BEGIN

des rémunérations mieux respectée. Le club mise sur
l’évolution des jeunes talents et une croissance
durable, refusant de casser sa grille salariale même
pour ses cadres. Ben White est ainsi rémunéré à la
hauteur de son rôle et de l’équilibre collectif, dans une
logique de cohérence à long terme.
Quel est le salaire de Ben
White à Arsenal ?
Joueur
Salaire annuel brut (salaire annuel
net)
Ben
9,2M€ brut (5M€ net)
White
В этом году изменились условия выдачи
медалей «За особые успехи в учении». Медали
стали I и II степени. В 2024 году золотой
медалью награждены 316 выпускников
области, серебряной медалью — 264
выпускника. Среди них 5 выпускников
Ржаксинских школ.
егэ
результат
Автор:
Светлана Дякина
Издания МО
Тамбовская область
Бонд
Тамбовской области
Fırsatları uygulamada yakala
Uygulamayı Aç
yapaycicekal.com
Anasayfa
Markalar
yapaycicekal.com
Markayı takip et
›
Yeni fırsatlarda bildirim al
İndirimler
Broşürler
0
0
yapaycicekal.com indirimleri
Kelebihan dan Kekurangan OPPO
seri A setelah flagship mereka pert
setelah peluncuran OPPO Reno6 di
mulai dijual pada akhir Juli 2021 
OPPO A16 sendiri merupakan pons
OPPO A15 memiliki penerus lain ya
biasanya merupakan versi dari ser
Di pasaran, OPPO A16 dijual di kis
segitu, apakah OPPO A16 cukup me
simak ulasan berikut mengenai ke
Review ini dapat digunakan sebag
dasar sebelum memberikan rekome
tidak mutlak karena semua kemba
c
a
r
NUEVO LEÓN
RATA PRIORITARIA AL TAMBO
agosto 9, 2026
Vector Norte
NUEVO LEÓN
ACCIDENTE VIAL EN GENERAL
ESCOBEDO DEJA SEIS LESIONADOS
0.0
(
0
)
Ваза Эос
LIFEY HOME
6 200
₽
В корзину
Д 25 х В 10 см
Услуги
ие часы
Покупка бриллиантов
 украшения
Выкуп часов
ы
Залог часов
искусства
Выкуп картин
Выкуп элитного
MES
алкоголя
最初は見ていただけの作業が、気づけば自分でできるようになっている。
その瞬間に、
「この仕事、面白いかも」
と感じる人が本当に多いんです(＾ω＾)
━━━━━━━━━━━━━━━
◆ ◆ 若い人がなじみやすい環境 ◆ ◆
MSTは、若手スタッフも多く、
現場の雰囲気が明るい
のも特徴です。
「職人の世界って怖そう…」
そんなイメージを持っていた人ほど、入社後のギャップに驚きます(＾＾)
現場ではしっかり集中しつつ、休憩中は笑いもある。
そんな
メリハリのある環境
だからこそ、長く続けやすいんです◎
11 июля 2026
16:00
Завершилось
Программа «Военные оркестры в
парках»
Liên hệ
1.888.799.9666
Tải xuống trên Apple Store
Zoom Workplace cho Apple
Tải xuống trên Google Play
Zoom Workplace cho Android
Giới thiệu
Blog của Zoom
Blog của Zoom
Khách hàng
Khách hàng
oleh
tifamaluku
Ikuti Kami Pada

END

- Activity
Give every line from the start of the records up to and including the line containing "mulai dijual pada akhir Juli 2021" as a JSON list of strings, one string per line, with blank lines left out.

- Answer to the exercise
[
  "des rémunérations mieux respectée. Le club mise sur",
  "l’évolution des jeunes talents et une croissance",
  "durable, refusant de casser sa grille salariale même",
  "pour ses cadres. Ben White est ainsi rémunéré à la",
  "hauteur de son rôle et de l’équilibre collectif, dans une",
  "logique de cohérence à long terme.",
  "Quel est le salaire de Ben",
  "White à Arsenal ?",
  "Joueur",
  "Salaire annuel brut (salaire annuel",
  "net)",
  "Ben",
  "9,2M€ brut (5M€ net)",
  "White",
  "В этом году изменились условия выдачи",
  "медалей «За особые успехи в учении». Медали",
  "стали I и II степени. В 2024 году золотой",
  "медалью награждены 316 выпускников",
  "области, серебряной медалью — 264",
  "выпускника. Среди них 5 выпускников",
  "Ржаксинских школ.",
  "егэ",
  "результат",
  "Автор:",
  "Светлана Дякина",
  "Издания МО",
  "Тамбовская область",
  "Бонд",
  "Тамбовской области",
  "Fırsatları uygulamada yakala",
  "Uygulamayı Aç",
  "yapaycicekal.com",
  "Anasayfa",
  "Markalar",
  "yapaycicekal.com",
  "Markayı takip et",
  "›",
  "Yeni fırsatlarda bildirim al",
  "İndirimler",
  "Broşürler",
  "0",
  "0",
  "yapaycicekal.com indirimleri",
  "Kelebihan dan Kekurangan OPPO",
  "seri A setelah flagship mereka pert",
  "setelah peluncuran OPPO Reno6 di",
  "mulai dijual pada akhir Juli 2021 "
]